* [Dataset entries]:
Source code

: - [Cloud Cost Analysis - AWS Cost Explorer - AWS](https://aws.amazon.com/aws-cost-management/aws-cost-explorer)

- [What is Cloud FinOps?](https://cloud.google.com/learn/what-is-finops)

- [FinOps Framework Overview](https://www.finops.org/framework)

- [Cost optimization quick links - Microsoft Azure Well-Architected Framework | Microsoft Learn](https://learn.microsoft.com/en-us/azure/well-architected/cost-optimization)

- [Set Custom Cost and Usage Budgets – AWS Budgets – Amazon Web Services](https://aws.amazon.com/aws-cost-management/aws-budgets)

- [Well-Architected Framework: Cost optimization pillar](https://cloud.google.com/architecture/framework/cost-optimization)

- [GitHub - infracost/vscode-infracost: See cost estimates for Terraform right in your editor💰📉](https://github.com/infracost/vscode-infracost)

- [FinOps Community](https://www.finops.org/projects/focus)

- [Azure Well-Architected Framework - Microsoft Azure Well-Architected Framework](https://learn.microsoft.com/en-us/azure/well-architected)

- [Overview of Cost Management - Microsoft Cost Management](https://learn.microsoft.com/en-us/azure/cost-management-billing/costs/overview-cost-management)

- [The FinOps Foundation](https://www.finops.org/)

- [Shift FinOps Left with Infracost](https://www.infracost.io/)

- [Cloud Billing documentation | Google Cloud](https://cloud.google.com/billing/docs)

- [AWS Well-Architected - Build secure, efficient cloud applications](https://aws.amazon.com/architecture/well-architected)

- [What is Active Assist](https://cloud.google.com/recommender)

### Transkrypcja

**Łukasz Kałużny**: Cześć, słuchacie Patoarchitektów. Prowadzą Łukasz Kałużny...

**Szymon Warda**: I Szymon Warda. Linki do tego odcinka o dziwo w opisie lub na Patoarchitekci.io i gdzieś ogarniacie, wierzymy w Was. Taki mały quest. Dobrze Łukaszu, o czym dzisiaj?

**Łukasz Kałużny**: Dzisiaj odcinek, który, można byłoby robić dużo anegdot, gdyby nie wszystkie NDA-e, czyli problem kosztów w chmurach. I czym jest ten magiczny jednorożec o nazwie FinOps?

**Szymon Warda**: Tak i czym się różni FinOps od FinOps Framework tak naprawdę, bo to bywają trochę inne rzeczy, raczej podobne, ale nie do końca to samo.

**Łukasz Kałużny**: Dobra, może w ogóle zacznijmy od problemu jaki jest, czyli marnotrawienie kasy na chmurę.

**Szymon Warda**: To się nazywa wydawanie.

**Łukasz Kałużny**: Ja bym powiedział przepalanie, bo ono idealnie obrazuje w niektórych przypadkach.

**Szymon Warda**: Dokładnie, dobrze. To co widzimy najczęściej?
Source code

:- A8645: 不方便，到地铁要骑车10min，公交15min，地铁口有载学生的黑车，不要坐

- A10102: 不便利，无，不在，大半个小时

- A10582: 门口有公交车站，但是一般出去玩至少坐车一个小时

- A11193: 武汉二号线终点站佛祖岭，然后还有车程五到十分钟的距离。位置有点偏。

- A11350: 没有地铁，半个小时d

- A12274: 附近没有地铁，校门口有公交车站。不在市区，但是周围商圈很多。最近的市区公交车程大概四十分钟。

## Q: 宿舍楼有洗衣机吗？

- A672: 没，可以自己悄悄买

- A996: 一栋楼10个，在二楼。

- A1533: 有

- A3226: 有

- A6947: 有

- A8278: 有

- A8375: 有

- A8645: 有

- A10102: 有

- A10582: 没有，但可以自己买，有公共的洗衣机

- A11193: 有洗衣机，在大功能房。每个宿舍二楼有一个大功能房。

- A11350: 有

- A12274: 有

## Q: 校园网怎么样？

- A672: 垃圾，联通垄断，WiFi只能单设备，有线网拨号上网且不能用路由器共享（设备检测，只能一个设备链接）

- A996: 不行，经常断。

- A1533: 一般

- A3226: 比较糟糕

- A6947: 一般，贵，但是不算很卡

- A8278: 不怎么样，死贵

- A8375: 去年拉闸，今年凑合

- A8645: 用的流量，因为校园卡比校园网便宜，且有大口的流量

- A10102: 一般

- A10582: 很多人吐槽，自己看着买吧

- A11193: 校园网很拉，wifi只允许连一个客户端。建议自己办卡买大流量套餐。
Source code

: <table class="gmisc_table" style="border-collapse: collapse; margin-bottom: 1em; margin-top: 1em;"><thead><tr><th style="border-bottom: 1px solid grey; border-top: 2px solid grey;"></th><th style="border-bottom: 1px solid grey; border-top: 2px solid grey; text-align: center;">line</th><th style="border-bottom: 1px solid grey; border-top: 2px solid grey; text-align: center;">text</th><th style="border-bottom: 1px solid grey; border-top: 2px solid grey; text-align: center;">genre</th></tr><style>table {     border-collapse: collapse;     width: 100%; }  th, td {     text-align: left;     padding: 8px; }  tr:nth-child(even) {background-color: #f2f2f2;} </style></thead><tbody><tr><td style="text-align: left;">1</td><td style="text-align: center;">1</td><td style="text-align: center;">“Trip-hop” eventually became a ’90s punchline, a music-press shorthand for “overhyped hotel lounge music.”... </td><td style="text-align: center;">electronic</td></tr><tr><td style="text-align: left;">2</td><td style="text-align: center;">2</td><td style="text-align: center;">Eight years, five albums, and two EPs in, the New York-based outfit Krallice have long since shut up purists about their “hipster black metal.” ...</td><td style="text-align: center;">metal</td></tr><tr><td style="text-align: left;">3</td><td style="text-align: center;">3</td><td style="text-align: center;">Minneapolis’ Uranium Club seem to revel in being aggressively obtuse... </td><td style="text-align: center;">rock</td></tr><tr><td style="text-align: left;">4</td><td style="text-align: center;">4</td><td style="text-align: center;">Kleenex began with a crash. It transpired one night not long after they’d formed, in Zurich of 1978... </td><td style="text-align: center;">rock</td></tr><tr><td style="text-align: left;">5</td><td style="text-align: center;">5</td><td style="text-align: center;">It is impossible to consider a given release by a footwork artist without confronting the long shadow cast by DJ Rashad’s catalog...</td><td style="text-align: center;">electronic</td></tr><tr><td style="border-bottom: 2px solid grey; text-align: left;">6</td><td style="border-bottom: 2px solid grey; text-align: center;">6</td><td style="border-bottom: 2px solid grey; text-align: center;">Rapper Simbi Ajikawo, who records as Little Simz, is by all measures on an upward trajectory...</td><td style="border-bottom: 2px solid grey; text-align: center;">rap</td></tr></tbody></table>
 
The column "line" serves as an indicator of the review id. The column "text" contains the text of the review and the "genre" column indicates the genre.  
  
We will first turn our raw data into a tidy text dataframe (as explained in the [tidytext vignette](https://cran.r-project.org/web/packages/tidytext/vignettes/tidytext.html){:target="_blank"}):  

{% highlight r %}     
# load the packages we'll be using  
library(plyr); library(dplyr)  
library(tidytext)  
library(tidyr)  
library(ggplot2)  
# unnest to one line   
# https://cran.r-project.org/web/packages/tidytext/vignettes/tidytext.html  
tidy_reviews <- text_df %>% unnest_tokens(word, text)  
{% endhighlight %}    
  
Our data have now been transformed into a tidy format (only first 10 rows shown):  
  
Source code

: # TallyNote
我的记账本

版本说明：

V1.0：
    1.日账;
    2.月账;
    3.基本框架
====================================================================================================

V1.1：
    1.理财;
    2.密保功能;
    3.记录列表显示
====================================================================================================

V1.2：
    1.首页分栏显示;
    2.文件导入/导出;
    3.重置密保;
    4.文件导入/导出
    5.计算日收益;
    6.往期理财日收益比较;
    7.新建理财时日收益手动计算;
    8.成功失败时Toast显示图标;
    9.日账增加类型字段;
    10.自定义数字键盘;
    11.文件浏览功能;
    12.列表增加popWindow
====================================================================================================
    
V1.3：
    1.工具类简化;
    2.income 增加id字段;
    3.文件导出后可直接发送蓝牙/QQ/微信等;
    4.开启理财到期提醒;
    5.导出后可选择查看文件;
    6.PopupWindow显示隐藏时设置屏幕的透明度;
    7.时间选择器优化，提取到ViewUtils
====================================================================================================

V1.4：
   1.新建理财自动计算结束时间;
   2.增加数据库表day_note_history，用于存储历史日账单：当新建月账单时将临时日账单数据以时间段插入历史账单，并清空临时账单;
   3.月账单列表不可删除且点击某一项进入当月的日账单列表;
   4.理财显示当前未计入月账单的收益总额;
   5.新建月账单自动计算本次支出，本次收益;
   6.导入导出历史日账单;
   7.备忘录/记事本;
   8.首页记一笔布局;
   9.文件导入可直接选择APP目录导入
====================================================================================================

* [Your task]:
Give as a JSON list of strings, one per line with blank lines omitted, the lines of the data from the line containing "się nazywa wydawanie." through the line containing "- A11350: 没有地铁，半个小时d".

* [Solved problem]:
[
  "**Szymon Warda**: To się nazywa wydawanie.",
  "**Łukasz Kałużny**: Ja bym powiedział przepalanie, bo ono idealnie obrazuje w niektórych przypadkach.",
  "**Szymon Warda**: Dokładnie, dobrze. To co widzimy najczęściej?",
  "Source code",
  ":- A8645: 不方便，到地铁要骑车10min，公交15min，地铁口有载学生的黑车，不要坐",
  "- A10102: 不便利，无，不在，大半个小时",
  "- A10582: 门口有公交车站，但是一般出去玩至少坐车一个小时",
  "- A11193: 武汉二号线终点站佛祖岭，然后还有车程五到十分钟的距离。位置有点偏。",
  "- A11350: 没有地铁，半个小时d"
]